Previously at my job you needed a negative test to return to work. If you’ve taken the test, they must know the day you did it, and you have to send the result when you have it. Many people don’t get tested and they don’t want to know because they need money for food, rent, and anything else. (FG 0623-Statewide, NC, virtual)

Participants also worried about side effects. Some focus group participants reported that they (or someone they knew) had a negative reaction after their initial vaccine and did not get further doses/boosters:

One person who was vaccinated and one who was not, if they both got sick at the same time, in my experience, the person who had been vaccinated was sick for more days and had more fever and more time in bed. And the person who wasn’t vaccinated was better in a few days, maybe with a little fever. But I also have a family member who had the first vaccine and was in the hospital, got infected with COVID and was in the hospital for seven days even though he was vaccinated. He only got one vaccine because he got COVID and he didn’t want the other one anymore. (FG 0707, Forsyth County, NC, in-person)
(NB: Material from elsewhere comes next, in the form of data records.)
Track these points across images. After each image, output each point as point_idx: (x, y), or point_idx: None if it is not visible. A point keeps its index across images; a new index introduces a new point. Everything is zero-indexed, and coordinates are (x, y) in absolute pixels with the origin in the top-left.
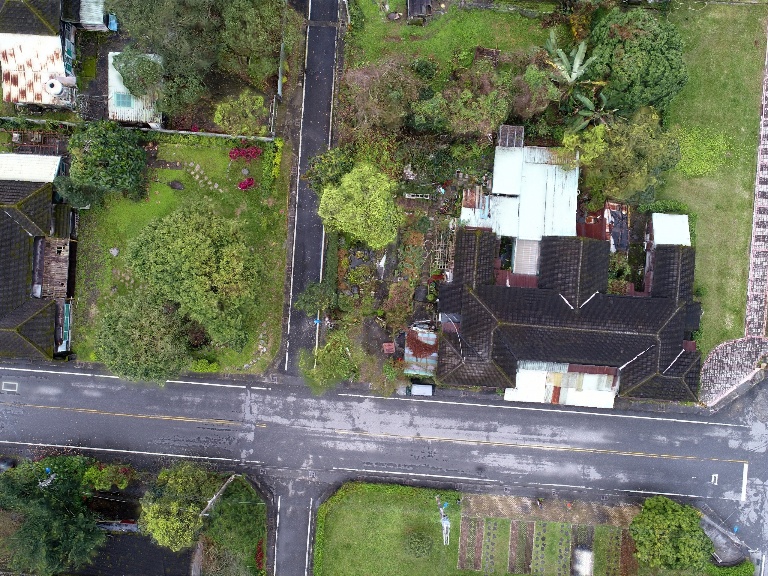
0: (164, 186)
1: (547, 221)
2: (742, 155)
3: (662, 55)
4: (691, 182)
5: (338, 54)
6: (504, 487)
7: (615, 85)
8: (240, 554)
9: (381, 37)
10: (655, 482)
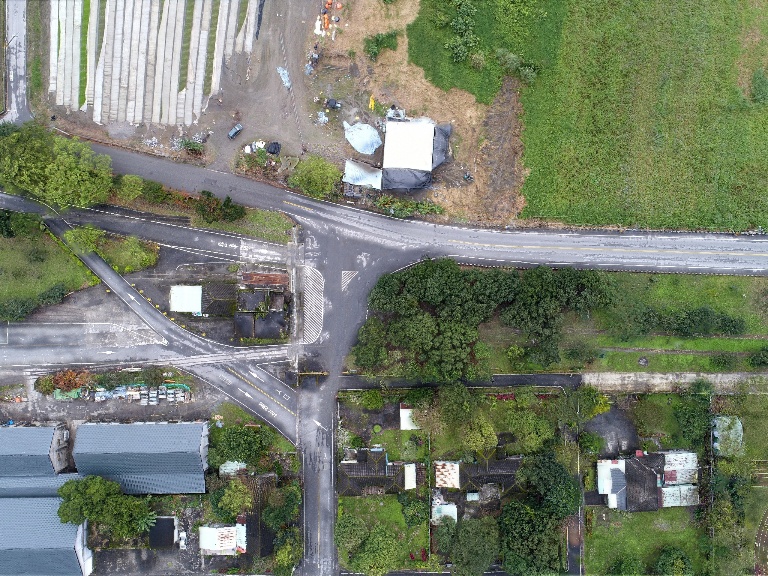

Side effect concerns resulted in some parents not vaccinating their children, even if they themselves had received the vaccine and experienced no side effects as reported by an interview participant:

Sometimes adults get vaccinated but don’t want to vaccinate their children. They are worried about side effects on their children; some rumors that the vaccines will leave them with infertility. (I 0808-Siler City, NC, woman, virtual)

Knowledge was low about availability of and eligibility for boosters (e.g., changing availability by age). Many participants questioned the need for boosters (e.g., frequency and different intervals from flu shot). As such, participants reported lower willingness to receive boosters when made available, as noted:

Not all people are putting on boosters. Many people think they are no longer necessary because they have already gotten sick with COVID-19. (I 0719-Greenville, NC, woman, virtual)

Facilitators of testing, vaccination, and booster uptake.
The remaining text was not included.